What did it look like?  It was a spot for someone addicted to reading and writing. Books by the hundreds, books by the ton, books reaching from floor to ceiling lived there.  It also had soft light and an old-fashioned chair where I could snuggle down with a comfortable cup and a volume. The need for a cup meant a table must also be handy.  I went on and on, adding bits to the imaginary room. Was a fireplace required?  No but a desk suitable for writing long-length works was and a globe would not be amiss.  Would shelves hold anything besides books?  I wasn't sure.  It had to have the flavor of tradition with an emphasis on comfort instead of formality.  Of course, I was mentally constructing an archetypal English library, sans tobacco smoke.  But I was happy there.

Of course, I grew up and my husband and I found a house with a tiny spare room.  For years it was simply "the dirty room"  but some changes have been made.

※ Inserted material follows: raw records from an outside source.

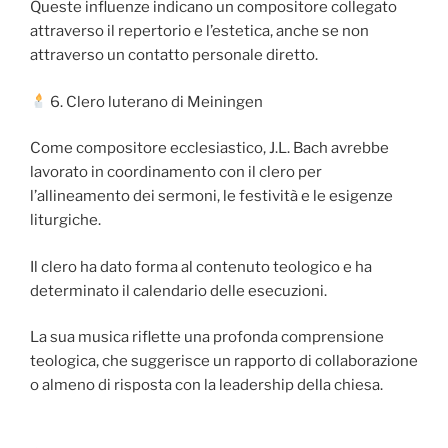
Queste influenze indicano un compositore collegato
attraverso il repertorio e l’estetica, anche se non
attraverso un contatto personale diretto.
6. Clero luterano di Meiningen
Come compositore ecclesiastico, J.L. Bach avrebbe
lavorato in coordinamento con il clero per
l’allineamento dei sermoni, le festività e le esigenze
liturgiche.
Il clero ha dato forma al contenuto teologico e ha
determinato il calendario delle esecuzioni.
La sua musica riflette una profonda comprensione
teologica, che suggerisce un rapporto di collaborazione
o almeno di risposta con la leadership della chiesa.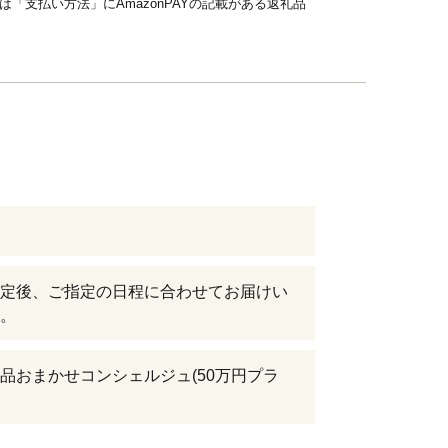
品は「支払い方法」にAmazonPAYの記載がある返礼品
定後、ご指定の日程に合わせてお届けい
。
品おまかせコンシェルジュ(50万円プラ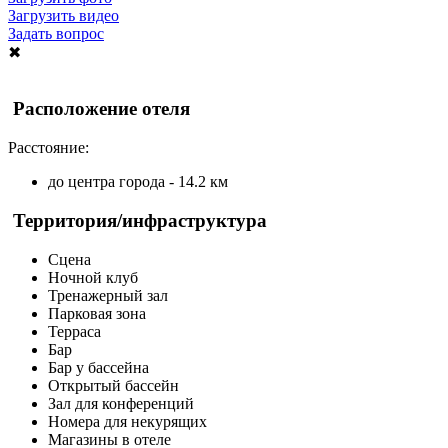
Загрузить видео
Задать вопрос
✖
Расположение отеля
Расстояние:
до центра города - 14.2 км
Территория/инфраструктура
Сцена
Ночной клуб
Тренажерный зал
Парковая зона
Терраса
Бар
Бар у бассейна
Открытый бассейн
Зал для конференций
Номера для некурящих
Магазины в отеле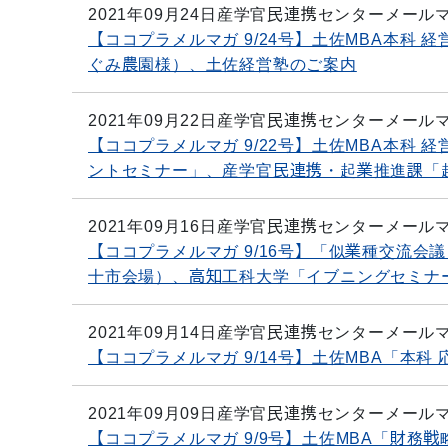
2021年09月24日
産学官民連携センターメール
【ココプラメルマガ 9/24号】土佐MBA本科
ぐみ農園様）、土佐経営塾のご案内
2021年09月22日
産学官民連携センターメール
【ココプラメルマガ 9/22号】土佐MBA本科
ントセミナー」、産学官民連携・起業推進課「
2021年09月16日
産学官民連携センターメール
【ココプラメルマガ 9/16号】「似業種交流会
十市会場）、高知工科大学「イブニングセミナ
2021年09月14日
産学官民連携センターメール
【ココプラメルマガ 9/14号】土佐MBA「本科
2021年09月09日
産学官民連携センターメール
【ココプラメルマガ 9/9号】土佐MBA「財務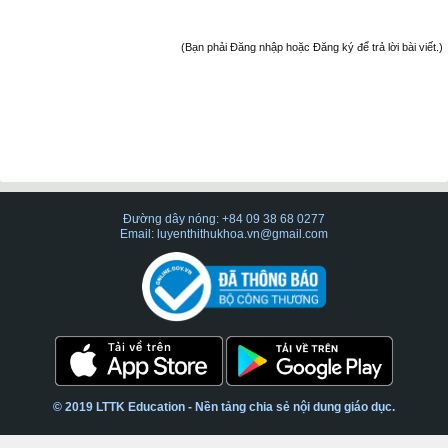
(Bạn phải Đăng nhập hoặc Đăng ký để trả lời bài viết.)
Đường dây nóng: +84 09 38 68 0277
Email: luyenthithukhoa.vn@gmail.com
© 2019 LTTK Education - Nền tảng chia sẻ nội dung giáo dục.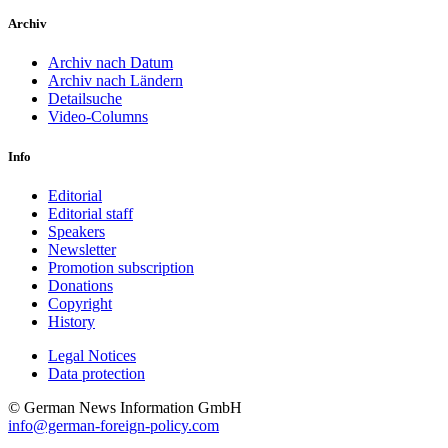
Archiv
Archiv nach Datum
Archiv nach Ländern
Detailsuche
Video-Columns
Info
Editorial
Editorial staff
Speakers
Newsletter
Promotion subscription
Donations
Copyright
History
Legal Notices
Data protec­tion
© German News Information GmbH
info@german-foreign-policy.com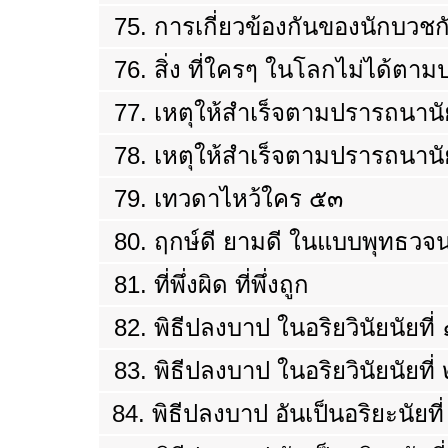
75. การเกี่ยวข้องกันของนักบวชก
76. สิ่ง ที่ใครๆ ในโลกไม่ได้ตา
77. เหตุให้สำเร็จตามปรารถนานัย
78. เหตุให้สำเร็จตามปรารถนานัย
79. เทวดาไหว้ใคร ๕๓
80. ฤกษ์ดี ยามดี ในแบบพุทธวจ
81. ที่พึ่งผิด ที่พึ่งถูก
82. พิธีปลงบาป ในอริยวินัยนัยที่ 
83.
พิธีปลงบาป ในอริยวินัยนัยที่ 
84.
พิธีปลงบาป อันเป็นอริยะนัยที่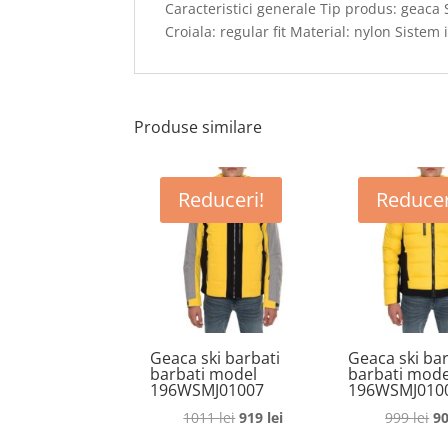
Caracteristici generale Tip produs: geaca S
Croiala: regular fit Material: nylon Siste
Produse similare
Reduceri!
Reducer
Geaca ski barbati
Geaca ski bar
barbati model
barbati mode
196WSMJ01007
196WSMJ010
Prețul
Prețul
Pr
1011
lei
919
lei
999
lei
9
inițial
curent
in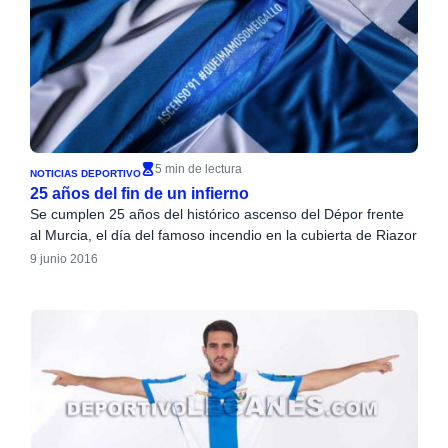
5 min de lectura
NOTICIAS DEPORTIVO
25 años del fin de un infierno
Se cumplen 25 años del histórico ascenso del Dépor frente
al Murcia, el día del famoso incendio en la cubierta de Riazor
9 junio 2016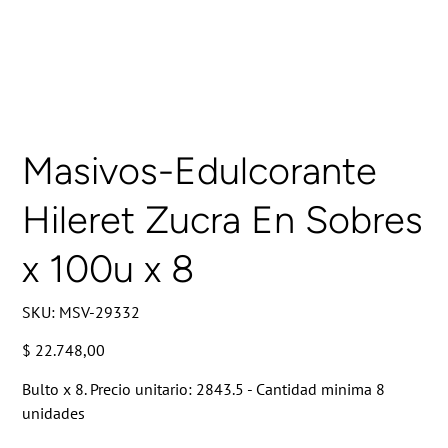
Masivos-Edulcorante
Hileret Zucra En Sobres
x 100u x 8
SKU
SKU:
MSV-29332
MSV-
29332
Precio
$ 22.748,00
Bulto x 8. Precio unitario: 2843.5 - Cantidad minima 8
unidades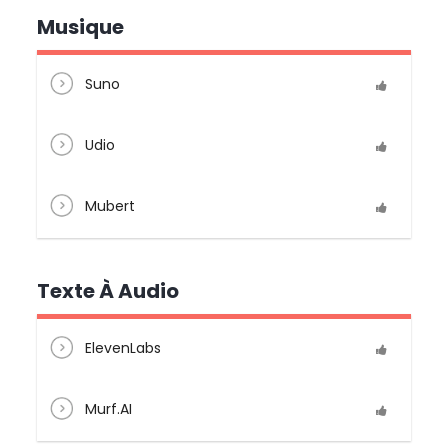
Musique
Suno
Udio
Mubert
Texte À Audio
ElevenLabs
Murf.AI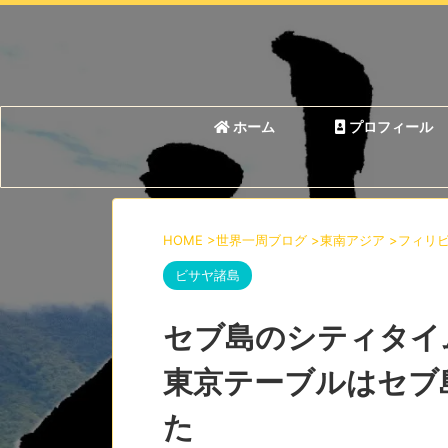
ホーム
プロフィール
HOME
>
世界一周ブログ
>
東南アジア
>
フィリ
ビサヤ諸島
セブ島のシティタイ
東京テーブルはセブ
た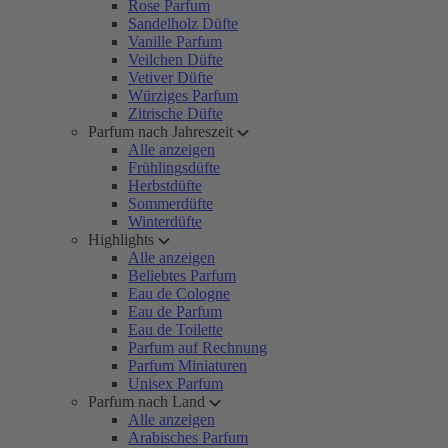
Rose Parfum
Sandelholz Düfte
Vanille Parfum
Veilchen Düfte
Vetiver Düfte
Würziges Parfum
Zitrische Düfte
Parfum nach Jahreszeit
Alle anzeigen
Frühlingsdüfte
Herbstdüfte
Sommerdüfte
Winterdüfte
Highlights
Alle anzeigen
Beliebtes Parfum
Eau de Cologne
Eau de Parfum
Eau de Toilette
Parfum auf Rechnung
Parfum Miniaturen
Unisex Parfum
Parfum nach Land
Alle anzeigen
Arabisches Parfum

Now it's the library, the guest room and my "Room of One's Own" but when I looked at it earlier this week I realized it's something more: it's the realization of the "Happy Place" I created as a child.

There's the reading lamp and the small, handy table. No globe but a telescope lives here instead.  And the shelves are crammed with so many books they threaten to sink the foundation but there's more than books on that back wall.  Can you see the black figure centered on the top shelf?  That's a replica of The Black Bird, The Maltese Falcon, "The-stuff-dreams-are-made-of" figure dreamed up by Dashiell Hammett and John Huston.  (Hammett created the story but Huston wrote that line, so both of them deserve credit.)  What a whale of a tale that is.  The falcon presides over that wall  of books as well as Wind in the Willow figures, Harry Potter wands, Woody and Buzz Lightyear and Opus from Bloom County.  They all share space with family photos and far too many stuffed Bears. It's not everything in the world I want, but everything here makes me happy.  

Of course the wing chair anchors the room, like its picture now anchors this blog. It's old-fashioned and comfortable and the most peaceful spot in the house.  Somewhere on the road to finding my "Room of One's Own." I created the room my soul has lived in most of my life. If I'm lucky, I'll still be enjoying this place when I reach 100.

So welcome to my room furnished with an eye for comfort and a love of Story.  If you need to, take a mental vacation here.  Reservations are being accepted now.